Concept annotations are produced by the NERD component. NERD annotates mentions in the text with the concept that the mentions are realizing, thus performing a contextual disambiguation. Concepts are expressed in the Wikipedia semantic space (where a concept is a Wikipedia article). For each represented language, a concept is associated to a preferred term, a set of synonyms, one or several definitions, a set of attributes and a set of relations.

Concepts, here, are abstract representations used to describe and capture the reality of the world we observe and understand. All the concepts realized in a text are potentially identified, there is no "ranking" of the concepts for these annotations.

As we cannot represent easily a concept for human comprehension (a concept is represented by default by the identifier of the corresponding Wikipedia page), we use the preferred term of the concept in the frontend.

Concepts annotations currently cover three languages in anHALytics: English, French and German. Concepts are produced by the NERD component using a classifier exploiting various statistical features, in particular an adaptation of the relatedness score from (Milne & Witten, 2008).

They are encoded in the TEI document model as standoff annotations. Path in TEI document model: teiCorpus/standoff/nerd/preferredTerm Wikipedia identifier corresponding to the concept is given at teiCorpus/standoff/nerd/wikipediaExternalRef.

JSON path/query field in ElasticSearch: $teiCorpus.$standoff.$nerd.preferredTerm, $teiCorpus.$standoff.$nerd.wikipediaExternalRef.

Key concepts

The key concepts are the concepts expressed the Wikipedia space (where a concept is a Wikipedia article) that are the most discriminant/important concepts to characterize the publication given a corpus of publication in background.

As we cannot represent easily a concept for human comprehension (a concept is represented by default by the identifier of the corresponding Wikipedia page), we use the preferred term of the concept in the frontend.

Key concepts currently cover three languages in anHALytics: English, French and German.
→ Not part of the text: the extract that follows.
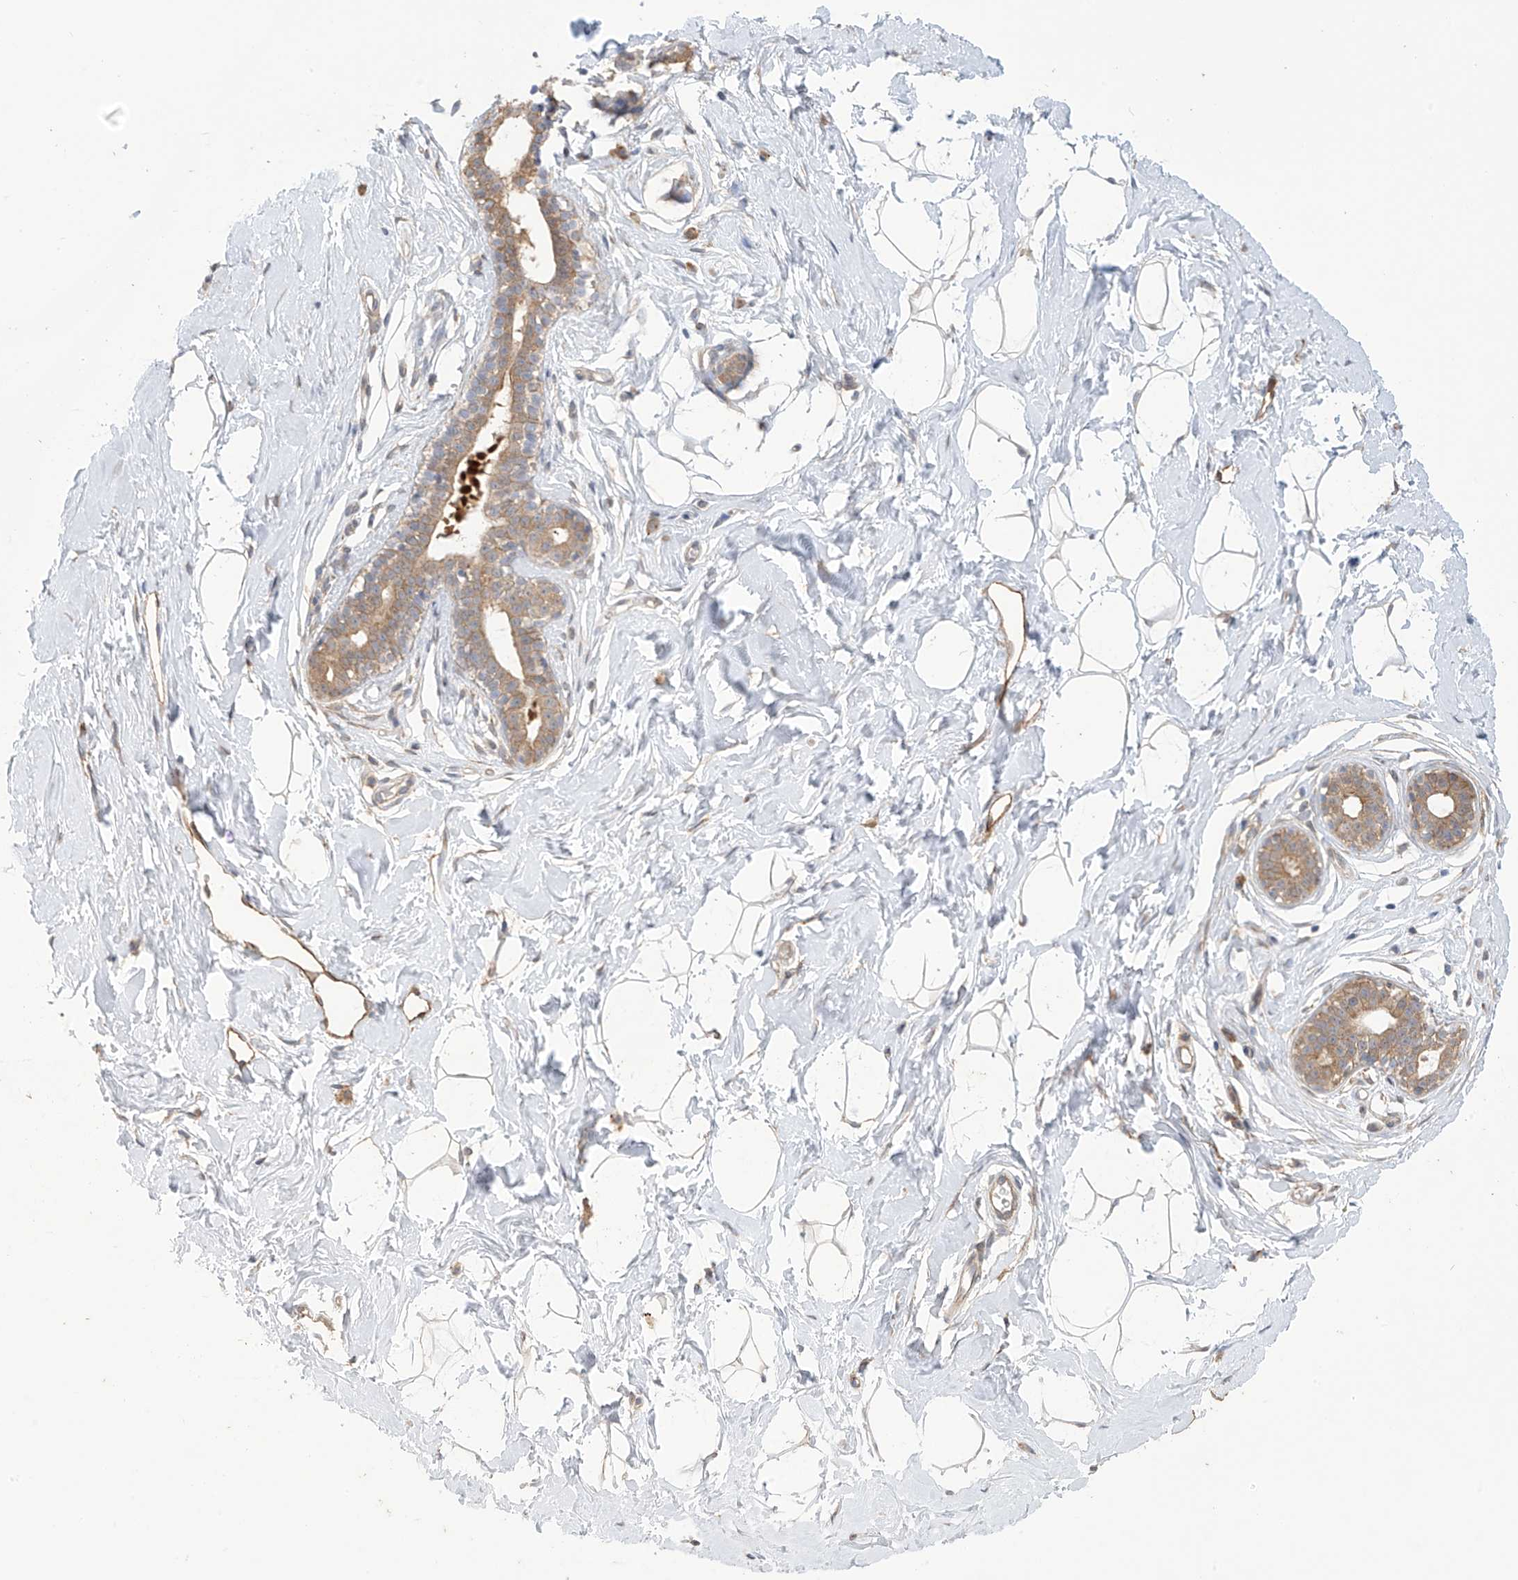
{"staining": {"intensity": "negative", "quantity": "none", "location": "none"}, "tissue": "breast", "cell_type": "Adipocytes", "image_type": "normal", "snomed": [{"axis": "morphology", "description": "Normal tissue, NOS"}, {"axis": "morphology", "description": "Adenoma, NOS"}, {"axis": "topography", "description": "Breast"}], "caption": "Immunohistochemistry (IHC) of unremarkable human breast shows no staining in adipocytes.", "gene": "KIAA1522", "patient": {"sex": "female", "age": 23}}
These concepts are obtained by disambiguating the weighted vector of terms extracted by grobid-keyterm. The disambiguation is performed by the NERD component.
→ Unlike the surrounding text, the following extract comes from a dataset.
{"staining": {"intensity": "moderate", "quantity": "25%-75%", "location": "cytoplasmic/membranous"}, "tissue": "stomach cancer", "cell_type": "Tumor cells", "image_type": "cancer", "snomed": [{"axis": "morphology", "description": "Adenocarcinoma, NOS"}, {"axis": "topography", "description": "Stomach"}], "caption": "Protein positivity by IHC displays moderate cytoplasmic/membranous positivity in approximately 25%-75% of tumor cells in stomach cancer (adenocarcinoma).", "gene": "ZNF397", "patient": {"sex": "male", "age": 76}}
They are encoded in the TEI document model as standoff annotations. Path in TEI document model of the preferred term of a concept: teiCorpus/standoff/keyterm/preferredTerm. Wikipedia identifier corresponding to the concept is given at teiCorpus/standoff/keyterm/wikipediaExternalRef.

JSON path/query field in ElasticSearch: $teiCorpus.$standoff.$keyterm.preferredTerm, $teiCorpus.$standoff.$nerd.preferredTerm.

Purposes

Keywords, keyterms, key-categories and key-concepts are extractions that aim at capturing the most important aspects characterizing a document against the whole set of background documents. They are thus appropriate for facettings in search, organising a set of documents, document maps or classification.

Concept annotations will identify all the realizations of a concept in a text, they give an additional layer of abstract description on top of the words. They are appropriate to semantic search, where the search query can use concepts, for improving the ranking given a query expressed in words and disambiguated or for event and knowledge extraction.